## [RETO]
¿Podrías prolongar el extracto sobre la escritura como vocación a partir de su última oración?
++++ EXTRACTO DE LA PÁGINA
Incubadora del alma, tarea pendiente,
en fin, pero no para quien incurra en ese intertipo de soledad proproducente,
encarnada de tan procurada en la infrecuencia de habitar la forma, es decir el grado de intensidad irreductible que vuelve propia la onda incapturada. Y a esa
especie de exigencia del ánimasoma en que hay
que escribir (en el sentido de aludir a una vocación en gran medida
misional, de acudir a un llamado, de responder, en fin, a un dictado),
sostenerla apenas en un borde que demarca, más que el radio de alcance, el que
la cosa espesa del concepto pase por eso, o por ahí, y adquiera por darse
ínfulas o por si acaso esas máscaras escriturales que la voz tritura al menor
atisbo de melodía, en pro de otro saque de meta del concepto aparentemente neto
produciéndose, encabalgándose a la luz del subsiguiente matiz, en pro de otro…
Y ello ante la vista quizá no nublada del lector, en grado indoméstico de lo
entrañable, de la ternura incluso, como cuando Verástegui reclama en un
paréntesis acá irreproducible: “pero la flor en mi libro es una mañana donde
yaces invitándome a vomitar mi pureza”.
++++++++
++++ DATOS MOSTRADOS
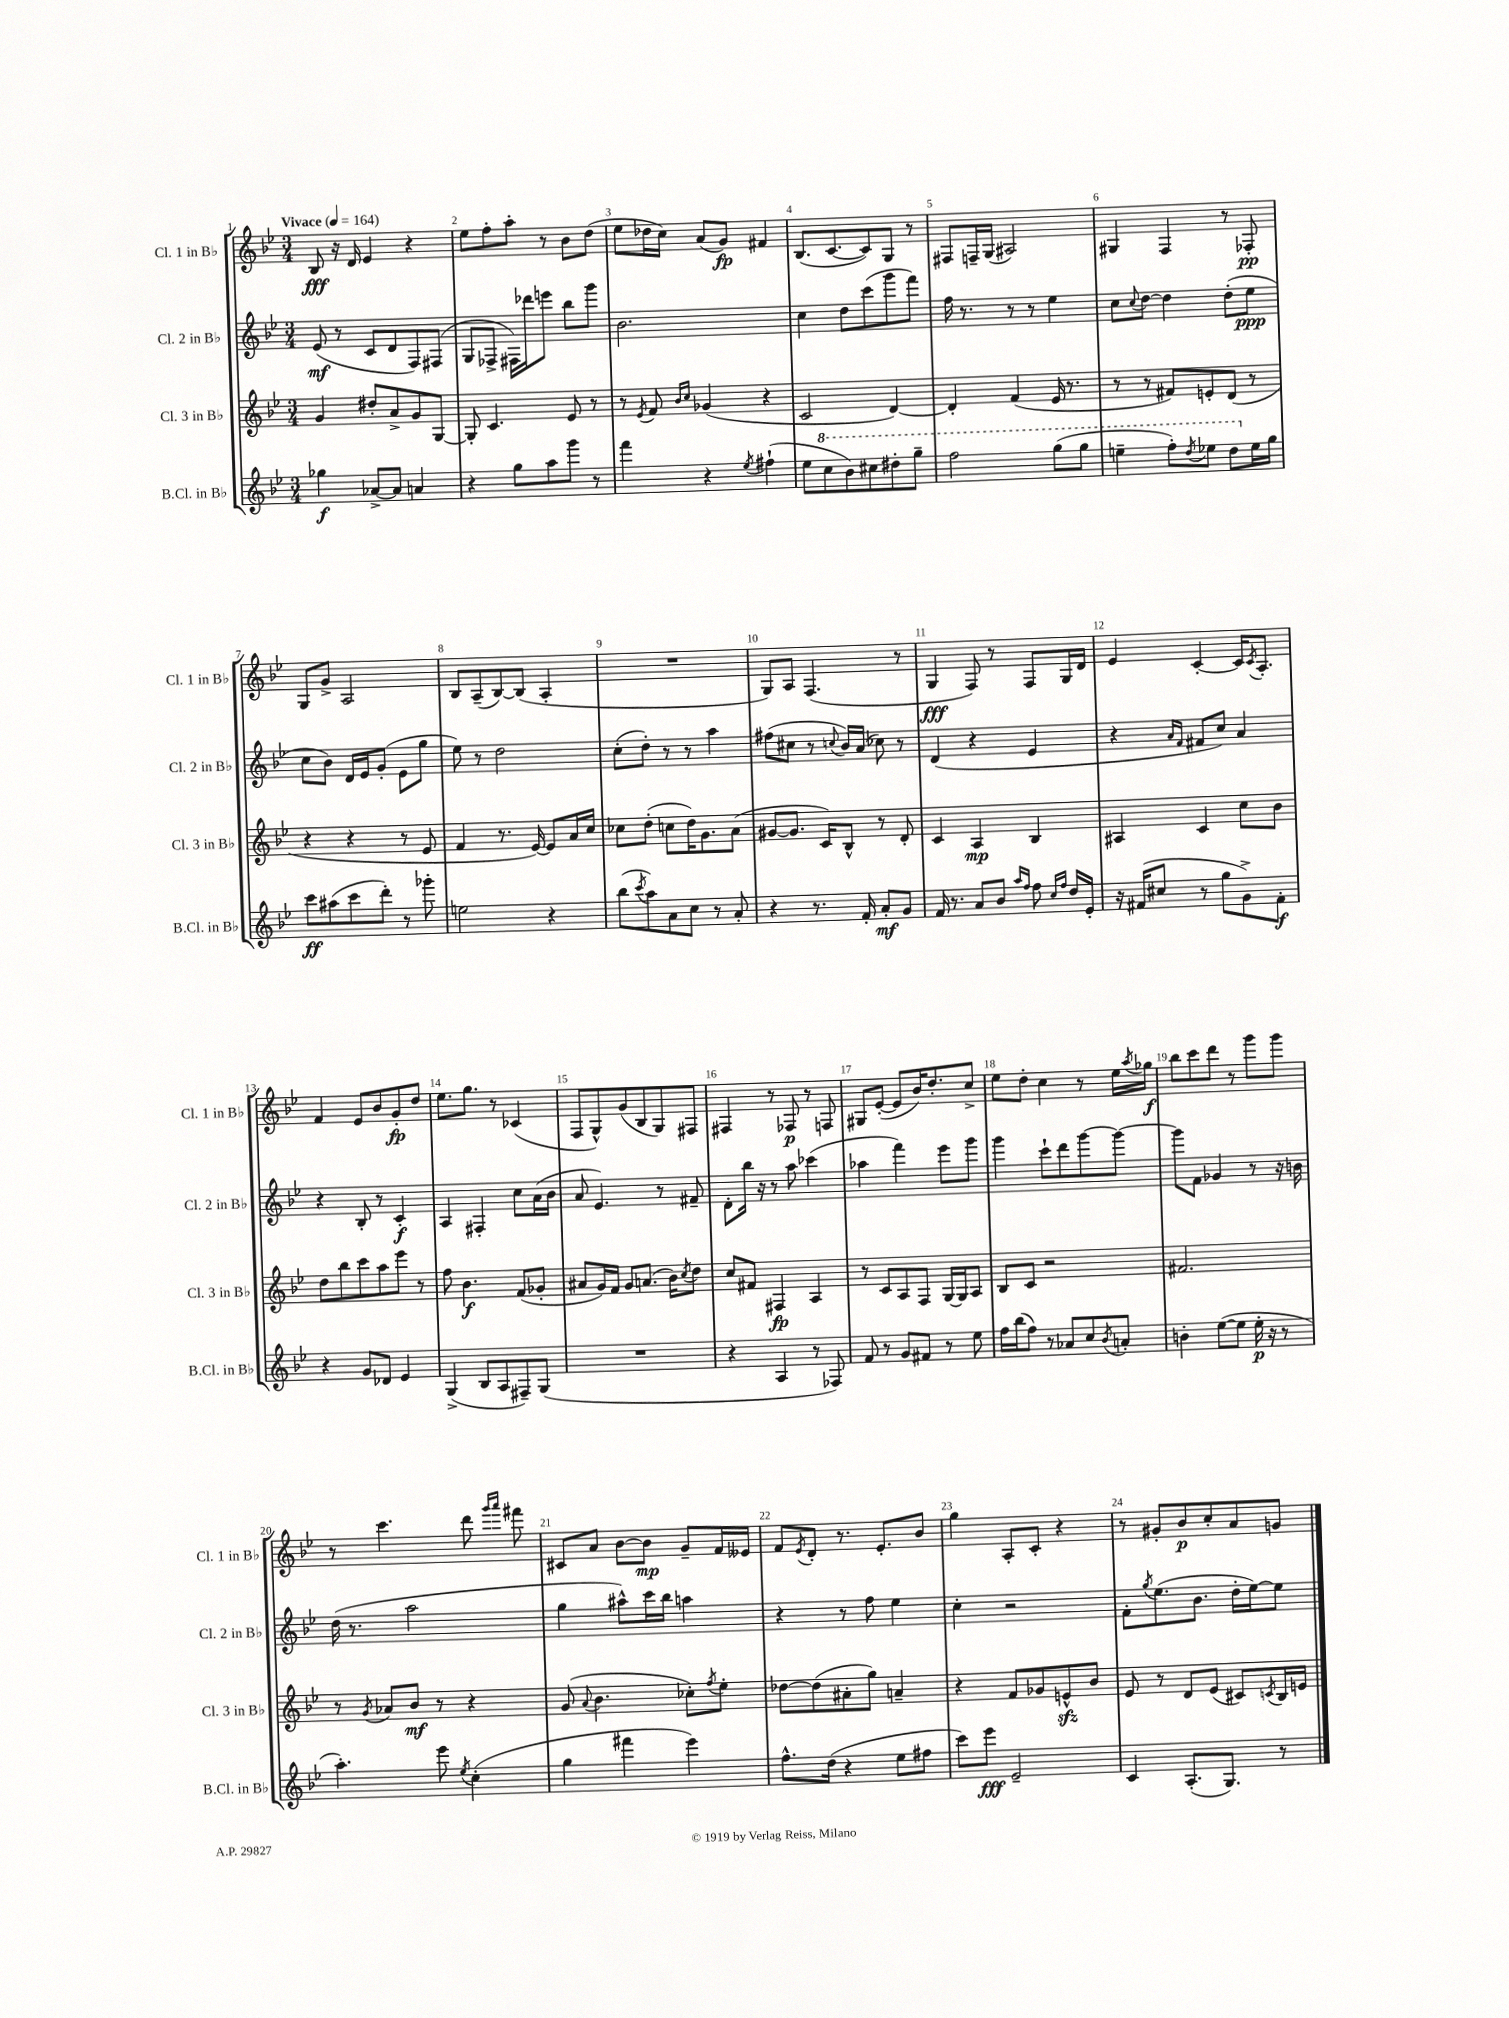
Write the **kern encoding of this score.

**kern	**dynam	**kern	**dynam	**kern	**dynam	**kern	**dynam
*part4	*part4	*part3	*part3	*part2	*part2	*part1	*part1
*staff4	*staff4	*staff3	*staff3	*staff2	*staff2	*staff1	*staff1
*I"B.Cl. in B♭	*	*I"Cl. 3 in B♭	*	*I"Cl. 2 in B♭	*	*I"Cl. 1 in B♭	*
*I'B.Cl. in B♭	*	*I'Cl. 3 in B♭	*	*I'Cl. 2 in B♭	*	*I'Cl. 1 in B♭	*
*clefG2	*	*clefG2	*	*clefG2	*	*clefG2	*
*k[b-e-]	*	*k[b-e-]	*	*k[b-e-]	*	*k[b-e-]	*
*M3/4	*	*M3/4	*	*M3/4	*	*M3/4	*
*MM164	*	*MM164	*	*MM164	*	*MM164	*
=1	=1	=1	=1	=1	=1	=1	=1
!	!	!	!	!	!	!LO:TX:a:B:t=Vivace	!
4gg-X\	f	4g/	.	(8e-/	mf	8B-/	fff
.	.	.	.	8r	.	16r	.
.	.	.	.	.	.	16d/	.
[8a-X^/L	.	8dd#X'/L	.	8c/L	.	4e-/	.
8a-/J]	.	8a^/	.	8d/	.	.	.
4an/	.	8g/	.	8F/)	.	4r	.
.	.	[8G/J	.	(8F#X/J	.	.	.
=2	=2	=2	=2	=2	=2	=2	=2
4r	.	8G'/]	.	8G/L	.	8ee-\L	.
.	.	4.c/	.	8F-X^/J	.	8ff'\	.
8gg\L	.	.	.	16F#X\LL)	.	8aa'\J	.
.	.	.	.	16ddd-X\J	.	.	.
8aa\	.	.	.	8eeen\J	.	8r	.
8ggg\J	.	8e-/	.	8bb-\L	.	8b-\L	.
8r	.	8r	.	8ggg\J	.	(8dd\J	.
=3	=3	=3	=3	=3	=3	=3	=3
4fff\	.	8r	.	2.b-\	.	8ee-\L	.
.	.	8qe-/	.	.	.	.	.
.	.	8f/	.	.	.	16dd-X\L	.
.	.	.	.	.	.	16cc\JJ)	.
.	.	16qqb-/LL	.	.	.	.	.
.	.	16qqcc/JJ	.	.	.	.	.
4r	.	(4g-X/	.	.	.	(8a/L	.
.	.	.	.	.	.	8g/J)	fp
8qee-/	.	.	.	.	.	.	.
(4ff#X`\	.	4r	.	.	.	4f#X/	.
=4	=4	=4	=4	=4	=4	=4	=4
8ee-\L	.	2c/	.	4cc\	.	(8.B-/L	.
*8va	*	*	*	*	*	*	*
8ccc\	.	.	.	.	.	.	.
.	.	.	.	.	.	[8.c/	.
8bb-\)	.	.	.	8dd\L	.	.	.
8ccc#X\	.	.	.	(8ccc\	.	8c/])	.
8ddd#X'\	.	[4d/)	.	8ggg\	.	8G/J	.
8ggg~\J	.	.	.	8fff\J)	.	8r	.
=5	=5	=5	=5	=5	=5	=5	=5
2fff\	.	4d'/]	.	16ff\	.	8F#X/L	.
.	.	.	.	8.r	.	.	.
.	.	.	.	.	.	16Fn~/L	.
.	.	.	.	.	.	(16G/JJ	.
.	.	(4f/	.	8r	.	2A#X/)	.
.	.	.	.	8r	.	.	.
(8ggg\L	.	16e-/	.	4ee-\	.	.	.
.	.	8.r	.	.	.	.	.
8ggg\J	.	.	.	.	.	.	.
=6	=6	=6	=6	=6	=6	=6	=6
4eeen~\	.	8r	.	8cc\L	.	4G#X/	.
.	.	.	.	8qqcc/	.	.	.
.	.	8r	.	[8dd\J	.	.	.
8fff'\L)	.	8f#X/L)	.	4dd\]	.	4F/	.
8qddd/	.	.	.	.	.	.	.
8eee-X\J	.	8en'/	.	.	.	.	.
8ddd\L	.	(8d/J	.	(8dd'\L	.	8r	.
*X8va	*	*	*	*	*	*	*
16ee-\L	.	8r	.	8ee-\J	ppp	8F-X'/	pp
16gg\JJ	.	.	.	.	.	.	.
!!LO:LB:g=z
=7	=7	=7	=7	=7	=7	=7	=7
8ccc\L	ff	4r	.	8cc\L	.	8G/L	.
(8aa#X\	.	.	.	8b-\J)	.	8g^/J	.
8ccc\	.	4r	.	16d/LL	.	2A/	.
.	.	.	.	16e-/J	.	.	.
8ddd'\J)	.	.	.	(8g'/J	.	.	.
8r	.	8r	.	8e-\L	.	.	.
8ggg-X'\	.	8e-/	.	8gg\J	.	.	.
=8	=8	=8	=8	=8	=8	=8	=8
2een\	.	4f/	.	8ee-\)	.	8B-/L	.
.	.	.	.	8r	.	(8A~/	.
.	.	8.r	.	2dd\	.	[8B-/)	.
.	.	.	.	.	.	(8B-/J]	.
.	.	[16e-/)	.	.	.	.	.
4r	.	8e-/L]	.	.	.	4A'/	.
.	.	16a/L	.	.	.	.	.
.	.	16cc/JJ	.	.	.	.	.
=9	=9	=9	=9	=9	=9	=9	=9
(8bb-\L	.	8cc-X\L	.	(8cc'\L	.	2.r	.
8qccc/	.	.	.	.	.	.	.
8aa\)	.	(8dd'\J	.	8dd'\J)	.	.	.
8a\	.	8ccn\L	.	8r	.	.	.
8cc\J	.	16dd\K)	.	8r	.	.	.
.	.	8.g\	.	.	.	.	.
8r	.	.	.	4aa\	.	.	.
8a'/	.	(8a\J	.	.	.	.	.
=10	=10	=10	=10	=10	=10	=10	=10
4r	.	[8g#X/L	.	(8ff#X\L	.	8G/L)	.
.	.	8.g#/J]	.	8cc#X\J	.	8A/J	.
8.r	.	.	.	8r	.	(4.F/	.
.	.	16c/KL)	.	.	.	.	.
.	.	.	.	8qqccn/	.	.	.
.	.	8B-^^/J	.	16b-/LL)	.	.	.
16f'/	.	.	.	(16a/JJ	.	.	.
8a'/L	mf	8r	.	8cc-X\)	.	.	.
8g/J	.	8d'/	.	8r	.	8r	.
=11	=11	=11	=11	=11	=11	=11	=11
16f/	.	4c/	.	(4d/	.	4G/	fff
8.r	.	.	.	.	.	.	.
8a/L	.	4A/	mp	4r	.	8F/)	.
8b-/J	.	.	.	.	.	8r	.
16qqaa/LL	.	.	.	.	.	.	.
16qqff/JJ	.	.	.	.	.	.	.
8ff\	.	4B-/	.	4e-/	.	8F/L	.
16qqcc/LL	.	.	.	.	.	.	.
16qqff/JJ	.	.	.	.	.	.	.
16dd/LL	.	.	.	.	.	16G/L	.
16e-'/JJ	.	.	.	.	.	16d/JJ	.
=12	=12	=12	=12	=12	=12	=12	=12
16r	.	4A#X/	.	4r	.	4e-/	.
(16f#X/KL	.	.	.	.	.	.	.
8cc#X/J	.	.	.	.	.	.	.
.	.	.	.	16qqa/LL	.	.	.
.	.	.	.	16qqf/JJ	.	.	.
8r	.	4c/	.	8f#X/L	.	[4c'/	.
8gg\L	.	.	.	8cc/J)	.	.	.
8g^\)	.	8cc\L	.	4a/	.	16c/KL]	.
.	.	.	.	.	.	8qc/	.
.	.	.	.	.	.	8.A'/J	.
8f#'\J	f	8b-\J	.	.	.	.	.
!!LO:LB:g=z
=13	=13	=13	=13	=13	=13	=13	=13
4r	.	8dd\L	.	4r	.	4f/	.
.	.	8bb-\	.	.	.	.	.
8g/L	.	8ccc\	.	8B-'/	.	8e-/L	.
8d-X/J	.	8aa\	.	8r	.	8b-/	.
4e-/	.	8eee-\J	.	4c'/	f	8g'/	fp
.	.	8r	.	.	.	8dd/J	.
=14	=14	=14	=14	=14	=14	=14	=14
(4G^/	.	8ff\	.	4A/	.	8.ee-\L	.
.	.	4.b-\	f	.	.	.	.
.	.	.	.	.	.	8.gg\J	.
8B-/L	.	.	.	4F#X'/	.	.	.
8A/	.	.	.	.	.	8r	.
8F#X~/)	.	(8f/L	.	8cc\L	.	(4c-X/	.
(8G/J	.	8g-X'/J	.	(16a\L	.	.	.
.	.	.	.	16b-\JJ	.	.	.
=15	=15	=15	=15	=15	=15	=15	=15
2.r	.	8a#X/L	.	8a/	.	8F/L	.
.	.	16g/L)	.	4.e-/)	.	8G^^/)	.
.	.	16f/JJ	.	.	.	.	.
.	.	8g/L	.	.	.	(8g/	.
.	.	(8.an/J	.	.	.	8B-/	.
.	.	.	.	8r	.	8G/)	.
.	.	16b-\KL)	.	.	.	.	.
.	.	8qcc/	.	.	.	.	.
.	.	8dd\J	.	8f#X~/	.	8F#X/J	.
=16	=16	=16	=16	=16	=16	=16	=16
4r	.	8cc/L	.	8d'\L	.	4F#X/	.
.	.	8f#X/J	.	16bb-\Jk	.	.	.
.	.	.	.	16r	.	.	.
4A/	.	4F#X/	fp	8r	.	8r	.
.	.	.	.	8aa\	.	8F-X/	p
8r	.	4A/	.	(4ccc-X\	.	8r	.
8F-X/)	.	.	.	.	.	8Fn/	.
=17	=17	=17	=17	=17	=17	=17	=17
8f/	.	8r	.	4aa-X\	.	8G#X/L	.
8r	.	8c/L	.	.	.	([8e-'/J	.
8g/L	.	8A/	.	4fff\)	.	8e-/L]	.
8f#X/J	.	8F/J	.	.	.	16b-/K)	.
.	.	.	.	.	.	8.dd'/	.
8r	.	[16G/LL	.	8eee-\L	.	.	.
.	.	16G/J]	.	.	.	.	.
8ee-\	.	8A/J	.	8ggg\J	.	8cc^/J	.
=18	=18	=18	=18	=18	=18	=18	=18
16ff\LL	.	8B-/L	.	4ggg\	.	8ee-\L	.
(16bb-\J	.	.	.	.	.	.	.
8ff\J)	.	8c/J	.	.	.	8dd'\J	.
8r	.	2r	.	8ccc`\L	.	4cc\	.
8a-X/L	.	.	.	8ddd\	.	.	.
8cc/	.	.	.	[8ggg\	.	8r	.
8qb-/	.	.	.	.	.	.	.
8an'/J	.	.	.	8ggg\J_	.	16ee-\LL	.
.	.	.	.	.	.	8qaa/	.
.	.	.	.	.	.	16gg-X\JJ	f
=19	=19	=19	=19	=19	=19	=19	=19
4bn'\	.	2.f#X/	.	8ggg\L]	.	8bb-\L	.
.	.	.	.	8f\J	.	8ccc\	.
([8ee-\L	.	.	.	4g-X/	.	8ddd\J	.
8ee-\J]	.	.	.	.	.	8r	.
16ee-'\	p	.	.	8r	.	8ggg\L	.
16r	.	.	.	.	.	.	.
8r	.	.	.	16r	.	8ggg\J	.
.	.	.	.	16bn\	.	.	.
!!LO:LB:g=z
=20	=20	=20	=20	=20	=20	=20	=20
4.aa'\)	.	8r	.	(16dd\	.	8r	.
.	.	.	.	8.r	.	.	.
.	.	8qg/	.	.	.	.	.
.	.	8a-X/L	.	.	.	4.ccc\	.
.	.	8b-/J	mf	2aa\	.	.	.
8eee-\	.	8r	.	.	.	.	.
8qee-/	.	.	.	.	.	.	.
(4cc'\	.	4r	.	.	.	8ddd\	.
.	.	.	.	.	.	16qqggg/LL	.
.	.	.	.	.	.	16qqaaa/JJ	.
.	.	.	.	.	.	8fff#X\	.
=21	=21	=21	=21	=21	=21	=21	=21
4gg\	.	(8g/	.	4gg\	.	8c#X/L	.
.	.	8qqa/	.	.	.	.	.
.	.	4.b-\	.	.	.	8a/J	.
4fff#X\	.	.	.	8aa#X^^\L)	.	[8b-\L	.
.	.	.	.	16ccc\L	.	8b-\J]	mp
.	.	.	.	16bb-\JJ	.	.	.
4eee-\)	.	8cc-X'\L)	.	4aan\	.	8g~/L	.
.	.	8qff/	.	.	.	.	.
.	.	8ee-'\J	.	.	.	16f/L	.
.	.	.	.	.	.	16e--X/JJ	.
=22	=22	=22	=22	=22	=22	=22	=22
8.ff^^\L	.	[8dd-X\L	.	4r	.	8f/L	.
.	.	.	.	.	.	8qe-/	.
.	.	(8dd-\]	.	.	.	8d'/J	.
(16dd\Jk	.	.	.	.	.	.	.
4r	.	8a#X'\	.	8r	.	8.r	.
.	.	8gg\J)	.	8ff\	.	.	.
.	.	.	.	.	.	8.e-'/L	.
8ee-\L	.	4an~/	.	4ee-\	.	.	.
8ff#X\J	.	.	.	.	.	8b-/J	.
=23	=23	=23	=23	=23	=23	=23	=23
8ccc\L)	.	4r	.	4cc'\	.	4gg\	.
8eee-\J	fff	.	.	.	.	.	.
2e-~/	.	8f/L	.	2r	.	8A'/L	.
.	.	8g-X/	.	.	.	8c'/J	.
.	.	8enzz^^/	.	.	.	4r	.
.	.	8b-/J	.	.	.	.	.
=24	=24	=24	=24	=24	=24	=24	=24
4c/	.	8e-/	.	8f'\L	.	8r	.
.	.	.	.	8qgg/	.	.	.
.	.	8r	.	(8.ee-\	.	8g#X'/L	.
(8.A'/L	.	8d/L	.	.	.	8b-/	p
.	.	.	.	8.b-\J	.	.	.
.	.	(8e-/J	.	.	.	8cc'/	.
8.G/J)	.	.	.	.	.	.	.
.	.	8c#X/L)	.	16dd'\LL	.	8a/	.
.	.	.	.	[16ee-\J)	.	.	.
.	.	8qcn/	.	.	.	.	.
8r	.	16B-/L	.	8ee-\J]	.	8gn/J	.
.	.	16en/JJ	.	.	.	.	.
==	==	==	==	==	==	==	==
*-	*-	*-	*-	*-	*-	*-	*-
++++++++
## [RESULTADO FINAL]
Se da y aprecia un advenimiento
despacioso (y dispensioso en su derramamiento continental de tinta; se va en
tinta, se diría, su elegancia intermestiza y plurisecular) en que la poesía de
Verástegui frasea por eclosión. Largos y sostenidos solos, él solo, inseparable
de su inagotable instrumento. ¿Aquello que por
ahí adviene, sería el inminente amanecer, todavía indómito, que anuncia lo
que ya encarna, franja arcobalénica o en degradée de esa tierra de nadie que
gusanea entre la revolución permanente y el centro de gravedad permanente?
¿Cómo desactivar —dudo que fuera esto
importante para Verástegui— la pugna estructural entre política y devoción,
cómo permanecer en la tendencia holística sin recoagularse en la doctrina
excluyente (de la inherente contradicción, en principio) y las supervivencias
sectototalitarias de esta o aquella mística? Ergo: ¿cómo no dejar de estudiar
si de veras abiertamente, con los varios niveles de lectura recomendables, o
cómo, en otras palabras, no perder la razón o en qué interzona de la franja, si
es que de tan retenida en sus cabales la susodicha no se halla ya perdida,
displicente con tanto dislate argumental, estrategia manipuladora, técnica
convincente, sin asociarse sino consigo, sin perder la guía vibratoria,
discípula apenas de su inercia de sí?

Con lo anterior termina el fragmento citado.